* Your tasks
[a] In the passage on machine learning in production, rewrite the span between "The data collected" and "of data drifts.", inclusive, replacing "production equipment" with "manufacturing equipment".
[b] Continue the passage on machine learning in production from its final sentence.

* Supplied passage
--- START ---

Artificial intelligence and machine learning have become key enablers to leverage data in production in recent years due to a number of different factors: More affordable sensors and the automated process of data acquisition; More powerful computation capability of computers to perform more complex tasks at a faster speed with lower cost; Faster connectivity infrastructure and more accessible cloud services for data management and computing power outsourcing. [3]

Categories

Possible applications of industrial AI and machine learning in the production domain can be divided into seven application areas: [4]

Taxonomy of application areas and application scenarios for machine learning and artificial intelligence in production Taxonomy of Application Areas.png
Taxonomy of application areas and application scenarios for machine learning and artificial intelligence in production

Each application area can be further divided into specific application scenarios that describe concrete AI/ML scenarios in production. While some application areas have a direct connection to production processes, others cover production adjacent fields like logistics or the factory building. [4]

An example from the application scenario Process Design & Innovation are collaborative robots. Collaborative robotic arms are able to learn the motion and path demonstrated by human operators and perform the same task. [5] Predictive and preventive maintenance through data-driven machine learning are examplary application scenarios from the Machinery & Equipment application area. [4]

Challenges

In contrast to entirely virtual systems, in which ML applications are already widespread today, real-world production processes are characterized by the interaction between the virtual and the physical world. Data is recorded using sensors and processed on computational entities and, if desired, actions and decisions are translated back into the physical world via actuators or by human operators. [6] This poses major challenges for the application of ML in production engineering systems. These challenges are attributable to the encounter of process, data and model characteristics: The production domain's high reliability requirements, high risk and loss potential, the multitude of heterogeneous data sources and the non-transparency of ML model functionality impede a faster adoption of ML in real-world production processes.

The challenges for ML applications in production engineering result from the encounter of process, data and ML model characteristics Challenges for Machine Learning in Production.png
The challenges for ML applications in production engineering result from the encounter of process, data and ML model characteristics

In particular, production data comprises a variety of different modalities, semantics and quality. [7] Furthermore, production systems are dynamic, uncertain and complex, [7] and engineering and manufacturing problems are data-rich but information-sparse. [8] Besides that, due the variety of use cases and data characteristics, problem-specific data sets are required, which are difficult to acquire, hindering both practitioners and academic researchers in this domain. [9]

Process and Industry Characteristics

The domain of production engineering can be considered as a rather conservative industry when it comes to the adoption of advanced technology and their integration into existing processes. This is due to high demands on reliability of the production systems resulting from the potentially high economic harm of reduced process effectiveness due to e.g., additional unplanned downtime or insufficient product qualities. In addition, the specifics of machining equipment and products prevent area-wide adoptions across a variety of processes. Besides the technical reasons, the reluctant adoption of ML is fueled by a lack of IT and data science expertise across the domain. [4]

Data Characteristics

The data collected in production processes mainly stem from frequently sampling sensors to estimate the state of a product, a process, or the environment in the real world. Sensor readings are susceptible to noise and represent only an estimate of the reality under uncertainty. Production data typically comprises multiple distributed data sources resulting in various data modalities (e.g., images from visual quality control systems, time-series sensor readings, or cross-sectional job and product information). The inconsistencies in data acquisition lead to low signal-to-noise ratios, low data quality and great effort in data integration, cleaning and management. In addition, as a result from mechanical and chemical wear of production equipment, process data is subject to various forms of data drifts.

--- END ---

* Records shown
--- START ---

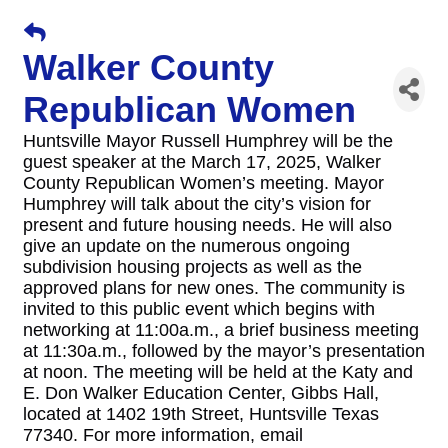
Walker County
Republican Women
Huntsville Mayor Russell Humphrey will be the
guest speaker at the March 17, 2025, Walker
County Republican Women’s meeting. Mayor
Humphrey will talk about the city’s vision for
present and future housing needs. He will also
give an update on the numerous ongoing
subdivision housing projects as well as the
approved plans for new ones. The community is
invited to this public event which begins with
networking at 11:00a.m., a brief business meeting
at 11:30a.m., followed by the mayor’s presentation
at noon. The meeting will be held at the Katy and
E. Don Walker Education Center, Gibbs Hall,
located at 1402 19th Street, Huntsville Texas
77340. For more information, email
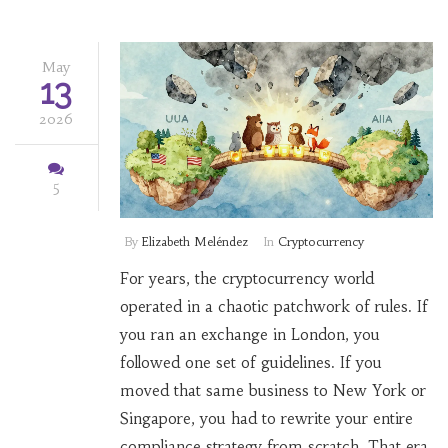
May
13
2026
5
By
Elizabeth Meléndez
In
Cryptocurrency
For years, the cryptocurrency world
operated in a chaotic patchwork of rules. If
you ran an exchange in London, you
followed one set of guidelines. If you
moved that same business to New York or
Singapore, you had to rewrite your entire
compliance strategy from scratch. That era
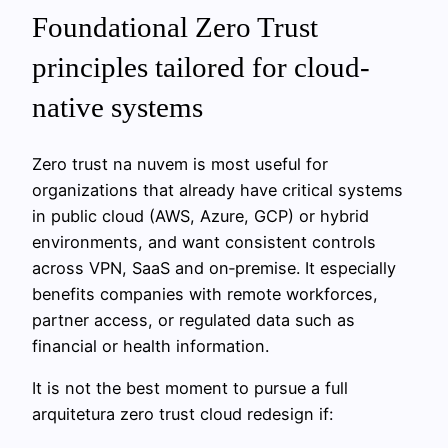
Foundational Zero Trust
principles tailored for cloud-
native systems
Zero trust na nuvem is most useful for
organizations that already have critical systems
in public cloud (AWS, Azure, GCP) or hybrid
environments, and want consistent controls
across VPN, SaaS and on‑premise. It especially
benefits companies with remote workforces,
partner access, or regulated data such as
financial or health information.
It is not the best moment to pursue a full
arquitetura zero trust cloud redesign if:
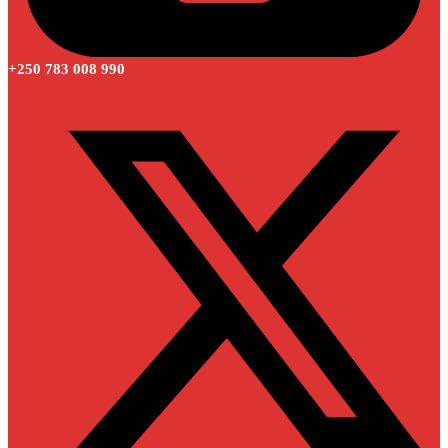
+250 783 008 990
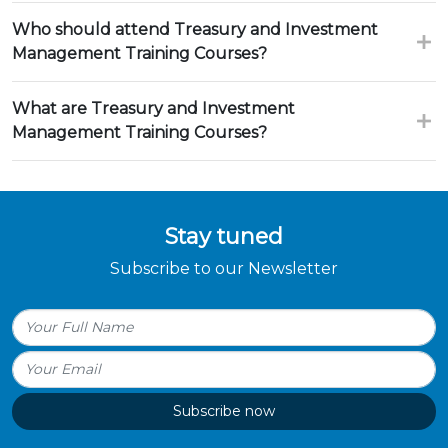
Who should attend Treasury and Investment
Management Training Courses?
What are Treasury and Investment
Management Training Courses?
Stay tuned
Subscribe to our Newsletter
Subscribe now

--- END ---

* Answers
[a]
The data collected in production processes mainly stem from frequently sampling sensors to estimate the state of a product, a process, or the environment in the real world. Sensor readings are susceptible to noise and represent only an estimate of the reality under uncertainty. Production data typically comprises multiple distributed data sources resulting in various data modalities (e.g., images from visual quality control systems, time-series sensor readings, or cross-sectional job and product information). The inconsistencies in data acquisition lead to low signal-to-noise ratios, low data quality and great effort in data integration, cleaning and management. In addition, as a result from mechanical and chemical wear of manufacturing equipment, process data is subject to various forms of data drifts.

[b]
Machine Learning Model Characteristics

ML models are considered as black-box systems given their complexity and intransparency of input-output relation. This reduces the comprehensibility of the system behavior and thus also the acceptance by plant operators. Due to the lack of transparency and the stochasticity of these models, no deterministic proof of functional correctness can be achieved complicating the certification of production equipment. Given their inherent unrestricted prediction behavior, ML models are vulnerable against erroneous or manipulated data further risking the reliability of the production system because of lacking robustness and safety. In addition to high development and deployment costs, the data drifts cause high maintenance costs, which is disadvantageous compared to purely deterministic programs.

Standard processes for data science in production

The development of ML applications – starting with the identification and selection of the use case and ending with the deployment and maintenance of the application – follows dedicated phases that can be organized in standard process models. The process models assist in structuring the development process and defining requirements that must be met in each phase to enter the next phase. The standard processes can be classified into generic and domain-specific ones. Generic standard processes (e.g., CRISP-DM, ASUM-DM, KDD, SEMMA, or Team Data Science Process) describe a generally valid methodology and are thus independent of individual domains. [10] Domain-specific processes on the other hand consider specific peculiarities and challenges of special application areas.

The Machine Learning Pipeline in Production is a domain-specific data science methodology that is inspired by the CRISP-DM model and was specifically designed to be applied in fields of engineering and production technology. [11] To address the core challenges of ML in engineering – process, data, and model characteristics – the methodology especially focuses on use-case assessment, achieving a common data and process understanding data integration, data preprocessing of real-world production data and the deployment and certification of real-world ML applications.

Machine Learning Pipeline in Production Machine Learning Pipeline in Production.png
Machine Learning Pipeline in Production

Industrial data sources

The foundation of most artificial intelligence and machine learning applications in industrial settings are comprehensive datasets from the respective fields. Those datasets act as the basis for training the employed models. [7] In other domains, like computer vision, speech recognition or language models, extensive reference datasets (e.g. ImageNet, Librispeech, [12] The People's Speech) and data scraped from the open internet [13] are frequently used for this purpose. Such datasets rarely exist in the industrial context because of high confidentiality requirements [9] and high specificity of the data. Industrial applications of artificial intelligence are therefore often faced with the problem of data availability. [9]

For these reasons, existing open datasets applicable to industrial applications, often originate from public institutions like governmental agencies or universities and data analysis competitions hosted by companies. In addition to this, data sharing platforms exist. However, most of these platforms have no industrial focus and offer limited filtering abilities regarding industrial data sources.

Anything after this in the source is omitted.